"When gardeners use native plants, they can have beautiful landscapes." ― Dr. Douglas Tallamy
Left to right, they are two varieties of manzanita (arctostaphylos), a chamise (adenostoma fasciculatum), a false indigo (amorpha fruticosa) and a fern of the desert (lysiloma thornberi).
I got them at the Tree of Life Nursery. Plants like these can also sometimes be found for sale at places like the Fullerton Arboretum, the Shipley Nature Center or the Rancho Santa Ana Botanical Garden. I'm not sure what I'm going to do with them other than water them infrequently, fertilize them very lightly and plant them in a very rocky mix of stuff like decomposed granite and pumice.
Manzanita has the coolest bark of any tree on the planet. There's a myth, that I once believed, that it was illegal to own those, but in reality, it's just illegal to collect certain types and/or from certain places. They are tricky to train and grow, however. It is generally only safe to prune in late summer or early autumn. They are prone to disease, so before pruning, it is prudent to use a 10% bleach solution on your tools. In a pot, it should be watered only once every week or two. In the ground, maybe once a month. They grow fast, and die back significantly if you prune the roots significantly. The foliage isn't great material for bonsai, but the trunks and branches can make up for that.
The chamise is a really cool bush that grows naturally in the hills above my home, so I know that it will do well here and I want to eventually grow a lot more of those. This is a black diamond cultivar. The foliage is really tight and the trunks look aged even when they are small, so it might make a really cool bonsai.

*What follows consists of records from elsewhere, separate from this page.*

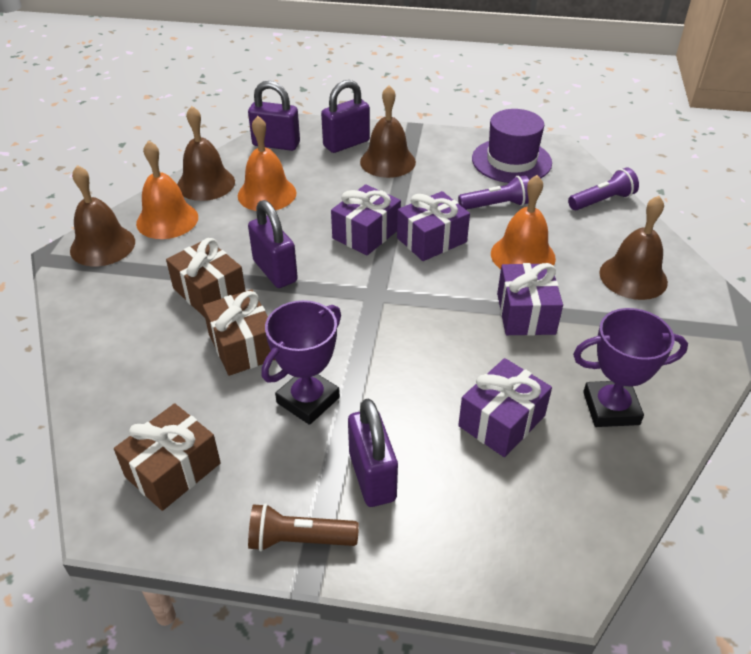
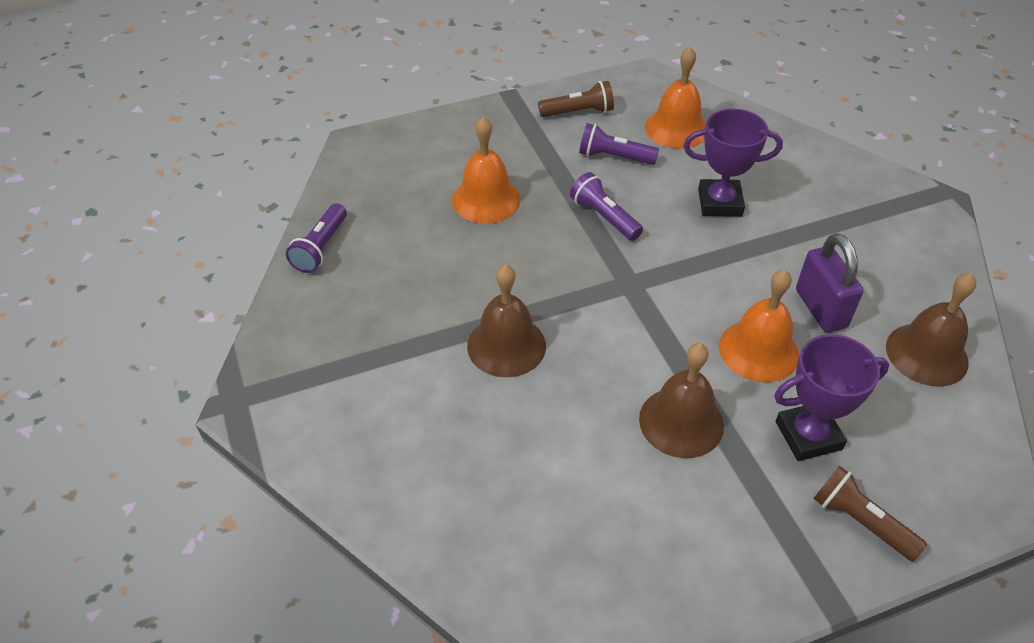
brown bell: 4 -> 3
brown flashlight: 1 -> 2
brown gift: 3 -> 0
purple flashlight: 2 -> 3
purple gift: 4 -> 0
purple hat: 1 -> 0
purple padlock: 4 -> 1

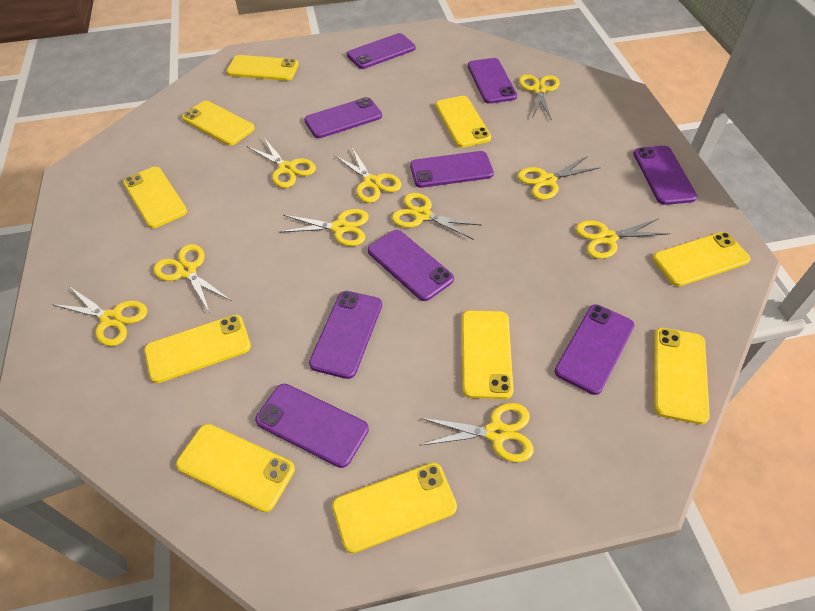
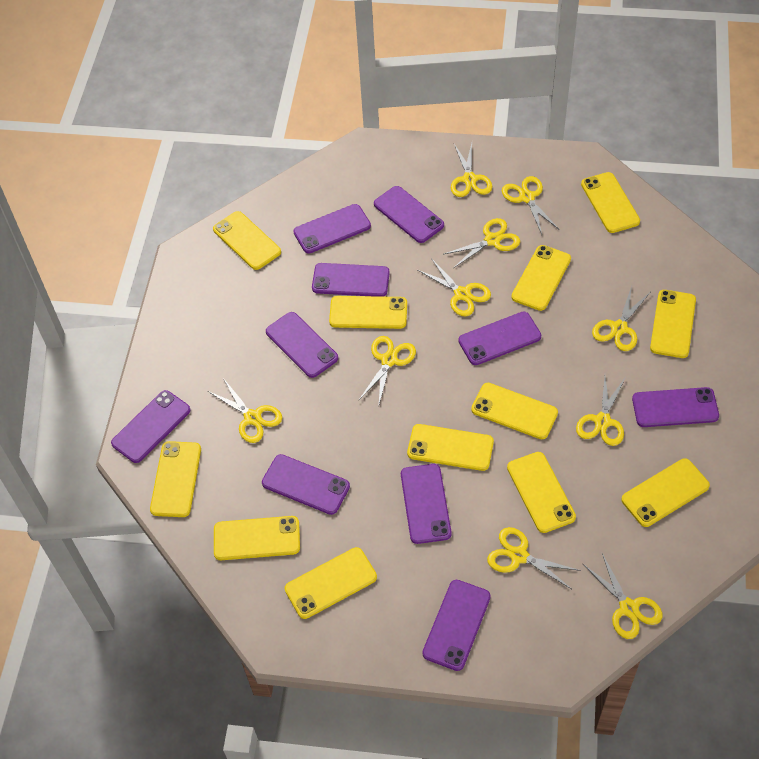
purple phone: 9 -> 10
yellow phone: 10 -> 12

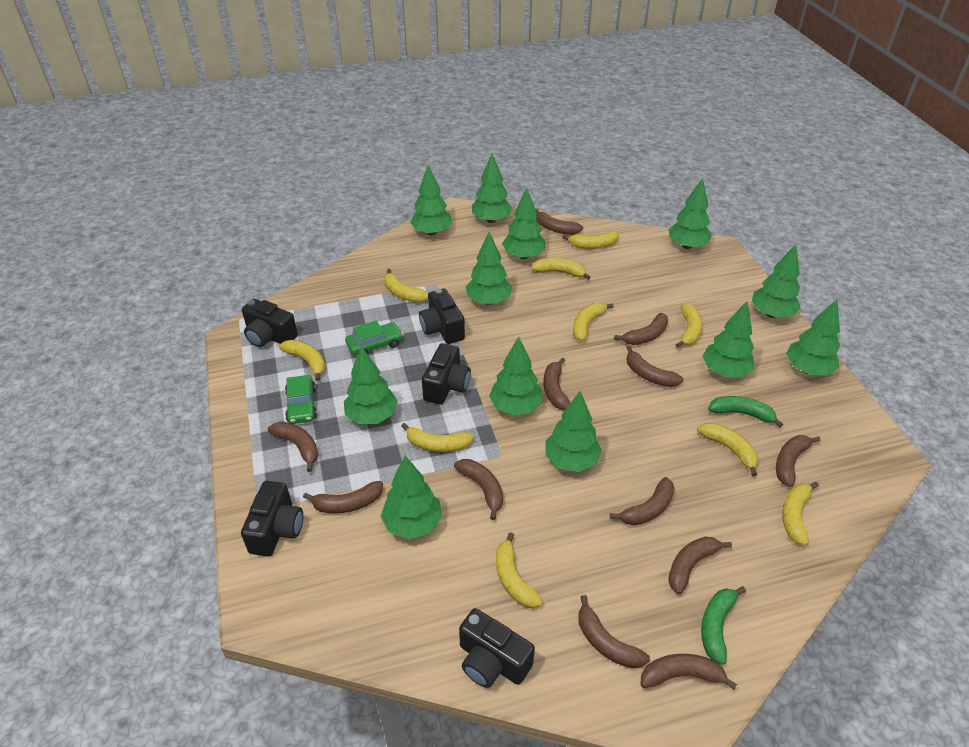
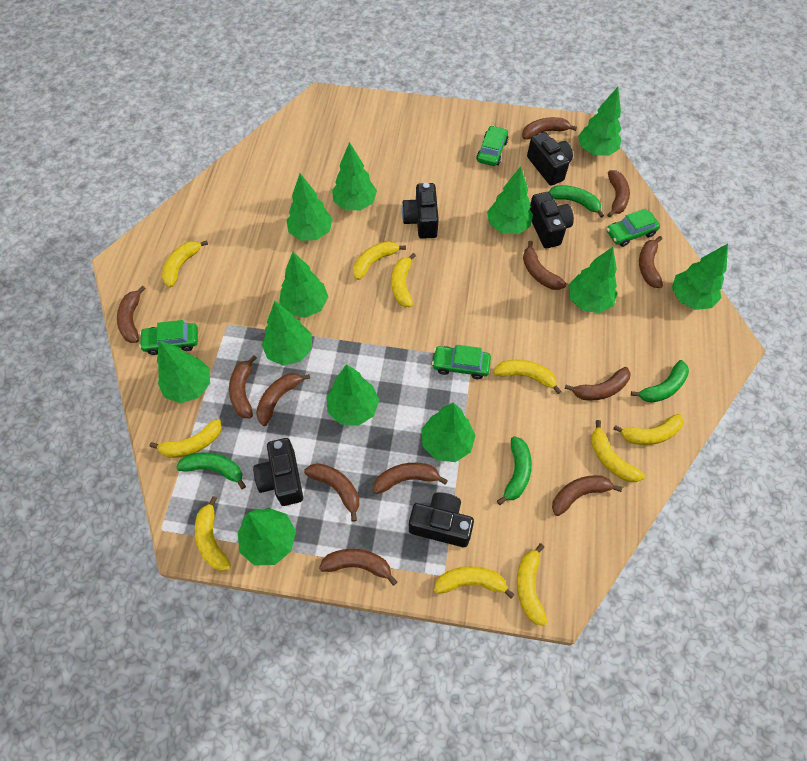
green banana: 2 -> 4
green car: 2 -> 4

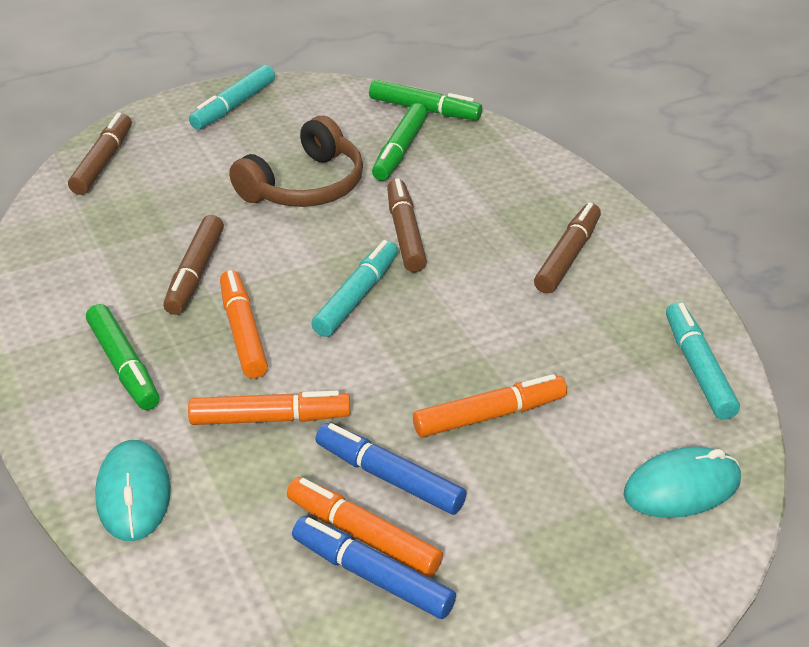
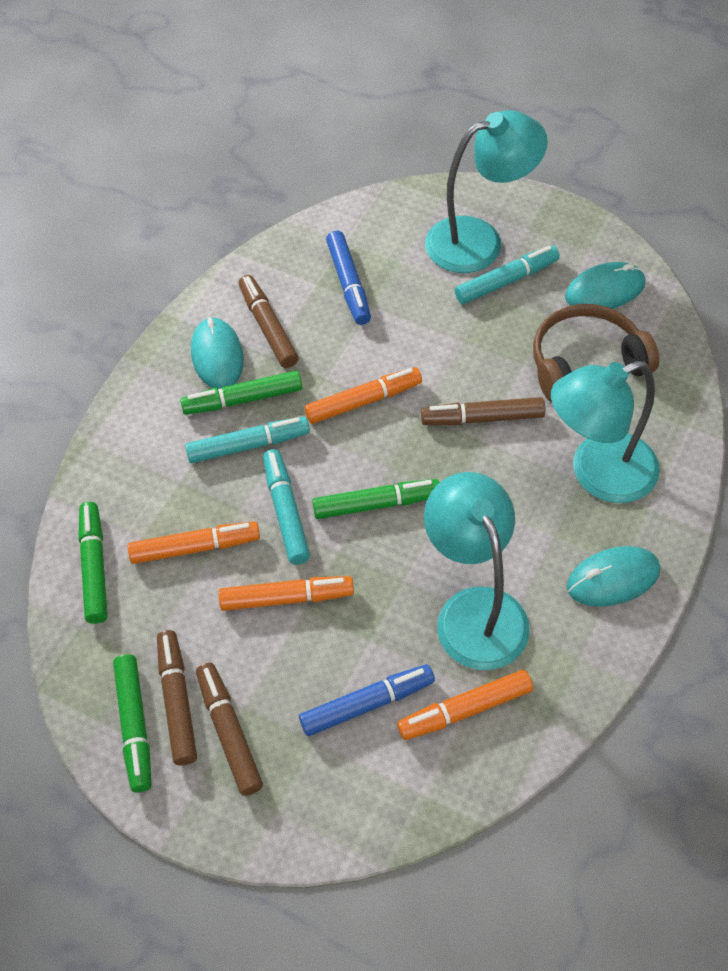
green marker: 3 -> 4
turquoise lamp: 0 -> 3
turquoise mouse: 2 -> 3

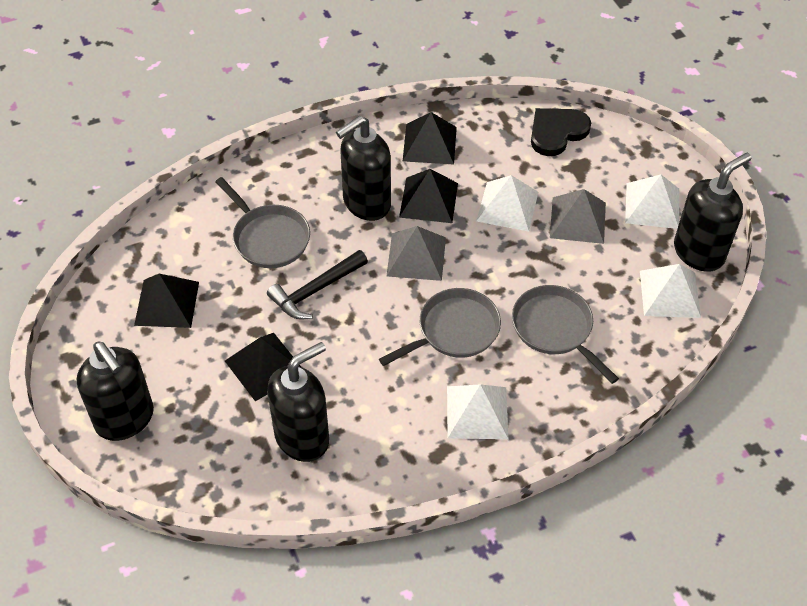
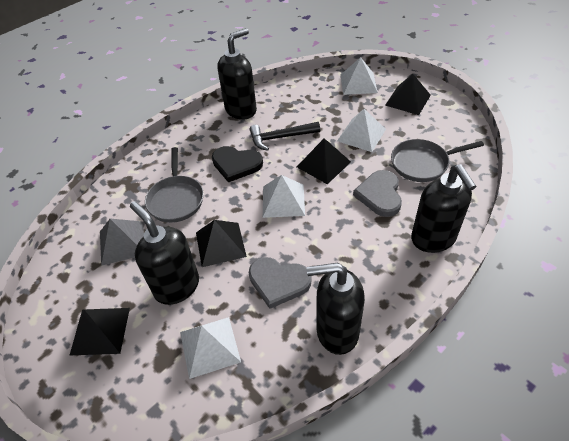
grey heart: 0 -> 2
grey pan: 3 -> 2
grey pyramid: 2 -> 1

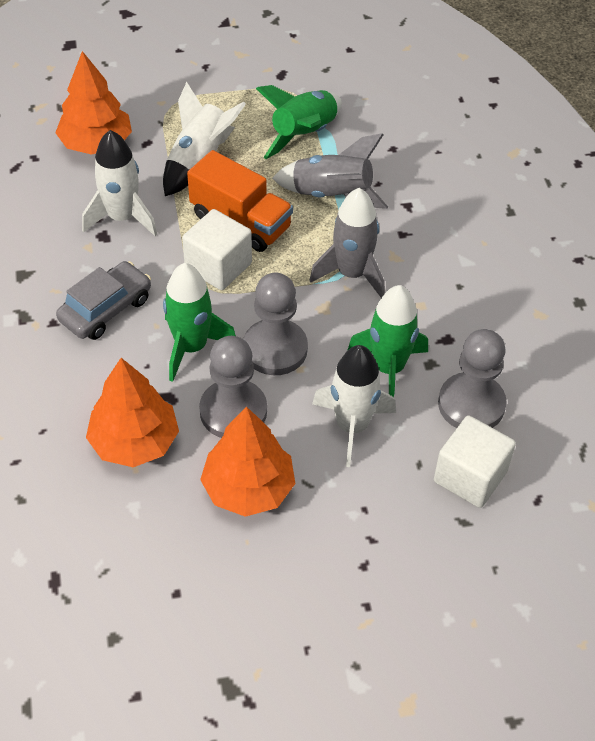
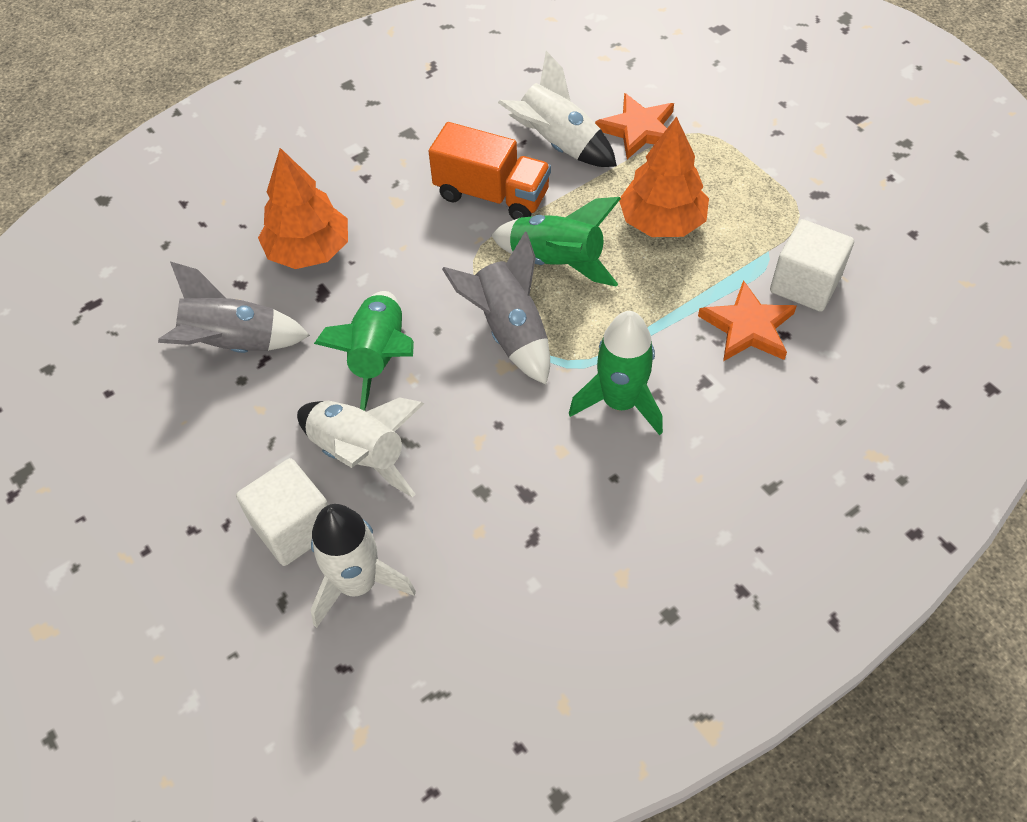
grey car: 1 -> 0
grey pawn: 3 -> 0
orange star: 0 -> 2
orange tree: 3 -> 2

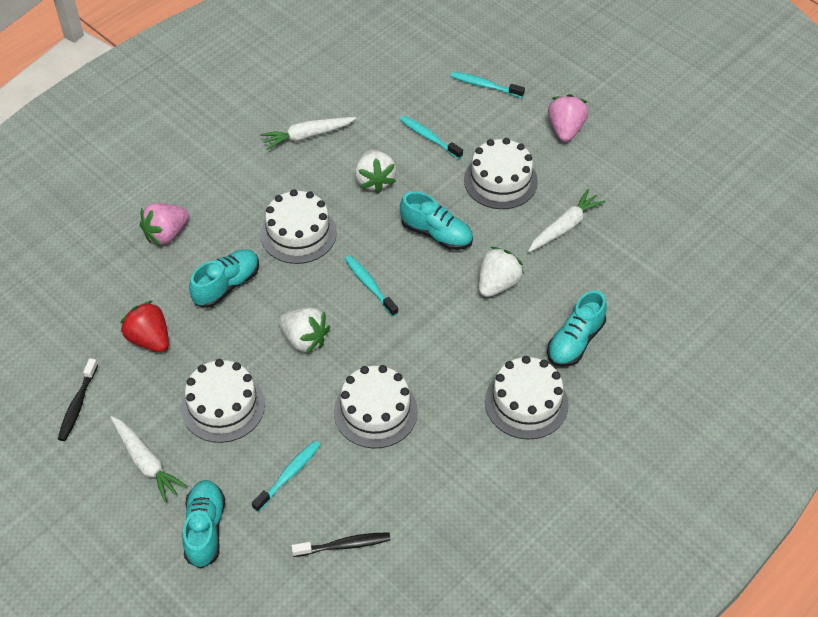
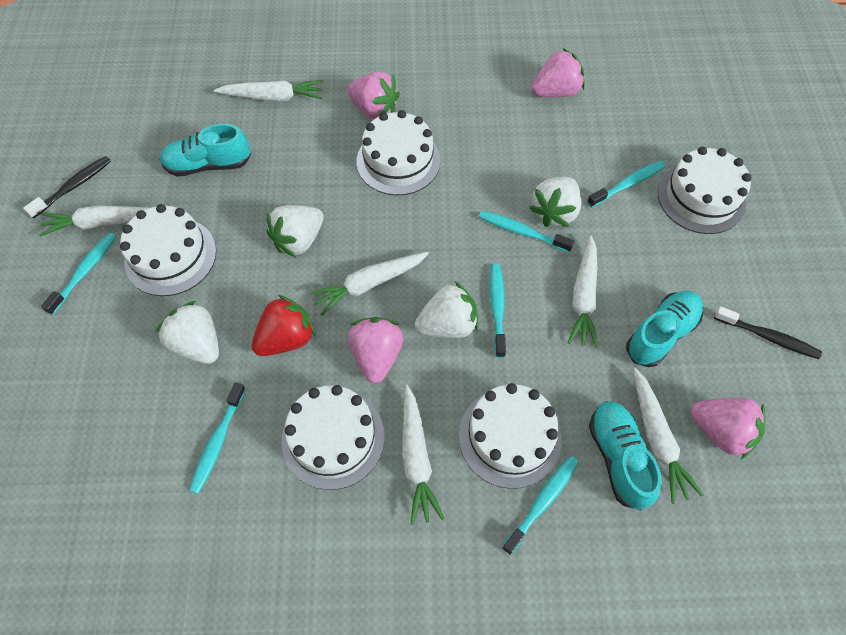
pink strawberry: 2 -> 4
turquoise shoe: 4 -> 3
turquoise toothbrush: 4 -> 6
white carrot: 3 -> 6
white strawberry: 3 -> 4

The fern of the desert is a northern Mexico native. It won't do well in a shallow pot, and it doesn't cope well with cold temps, but it might make for a pretty good bunjin.
My false indigo probably needs to go into the ground for a couple of years. I will plant it in the spring and see what happens. It's a deciduous flowering plant, but so far, it's not losing any leaves.
I'm thinking about buying some San Diego mahogany and California juniper. I'd also like to get some pinon pine, too, but that's more easily collected than bought. Hopefully, next year I'll have a couple of decent native species shohins, and they will be trees that few other people are working on, which will make it all the more interesting.